California's high-stakes primary takes place Tuesday, but it could be a much longer wait compared to other states before the winners are known.
Democrats and Republicans say they are bracing to wait days or even weeks before knowing the winners of some of the most closely contested contests, particularly House primaries.
The first votes tallied will be vote-by-mail ballots counted in the 11 p.m. Eastern time hour. Election day results will begin flowing into the California secretary of state's office in the hours that follow.
However, there will be many -- perhaps millions -- more votes to count as they arrive in the mail at county elections offices on Wednesday, Thursday and Friday.
To be counted, vote-by-mail ballots only have to be postmarked by Tuesday. They can arrive as much as three days later.
Counties are due to report how many mail ballots are outstanding to the secretary of state's office by Thursday.
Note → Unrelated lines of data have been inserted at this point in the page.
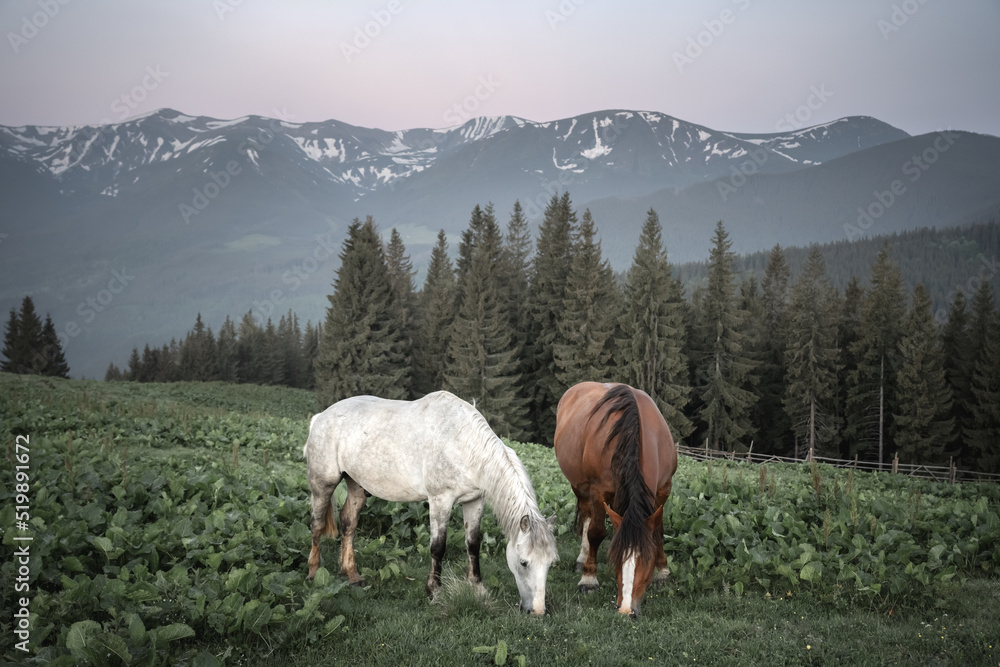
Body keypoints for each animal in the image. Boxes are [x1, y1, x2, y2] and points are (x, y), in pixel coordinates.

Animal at [300, 392, 560, 616]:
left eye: (550, 563)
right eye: (524, 562)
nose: (537, 610)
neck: (463, 444)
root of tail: (320, 417)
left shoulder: (475, 501)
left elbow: (473, 544)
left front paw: (477, 588)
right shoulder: (440, 501)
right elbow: (438, 547)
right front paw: (434, 592)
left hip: (356, 486)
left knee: (348, 524)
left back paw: (352, 575)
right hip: (323, 485)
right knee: (316, 525)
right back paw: (313, 573)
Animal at [556, 380, 680, 616]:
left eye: (647, 560)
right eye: (618, 559)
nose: (626, 609)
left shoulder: (664, 489)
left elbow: (658, 531)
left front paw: (663, 571)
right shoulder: (598, 491)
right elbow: (596, 533)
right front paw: (589, 579)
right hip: (580, 486)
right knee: (587, 515)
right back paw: (582, 559)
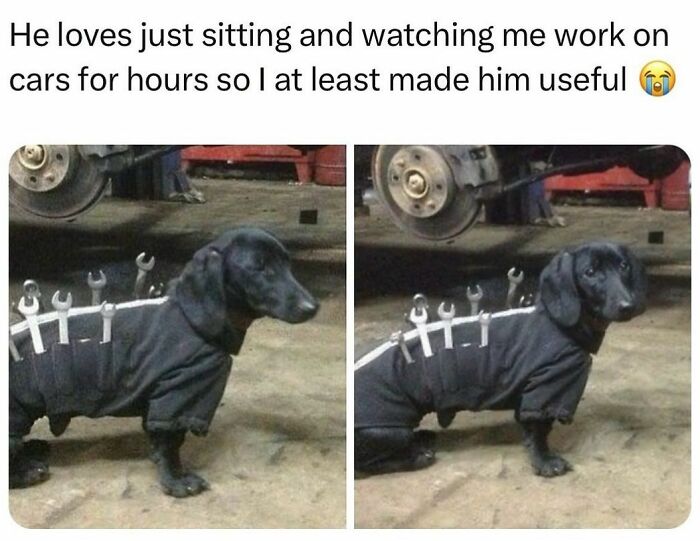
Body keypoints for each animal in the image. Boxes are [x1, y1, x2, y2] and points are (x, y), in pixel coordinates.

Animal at [8, 226, 320, 496]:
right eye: (259, 268)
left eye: (288, 264)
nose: (313, 307)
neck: (189, 319)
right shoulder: (180, 393)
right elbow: (171, 443)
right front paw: (176, 480)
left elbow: (158, 437)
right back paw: (26, 471)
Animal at [356, 243, 644, 474]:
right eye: (590, 272)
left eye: (624, 266)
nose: (628, 306)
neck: (557, 323)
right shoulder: (548, 386)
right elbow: (539, 429)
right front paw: (545, 461)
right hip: (390, 430)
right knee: (365, 466)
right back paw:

That means the state isn't even certain how many ballots remain unaccounted for until later in the week.
California's jungle primary system means the top two finishers, regardless of party, advance to the general election.
Because more Democratic candidates than GOP candidates are running in several competitive districts, Democrats are worried that the party could get locked out of the top two in as many as three districts they otherwise believe are winnable in November's midterm elections.
How long can it take to finalize California's results?
It took 20 days after the 2016 general election for The Associated Press to declare Republican Rep. Darrell Issa the winner in a tight race in southern California's 49th District.
The delay Democrats might remember best, though, came in the 2016 matchup between Hillary Clinton and Vermont Sen. Bernie Sanders. With 700,000 provisional ballots slowing the counting, it took a full month for the state to finish tallying its presidential primary results.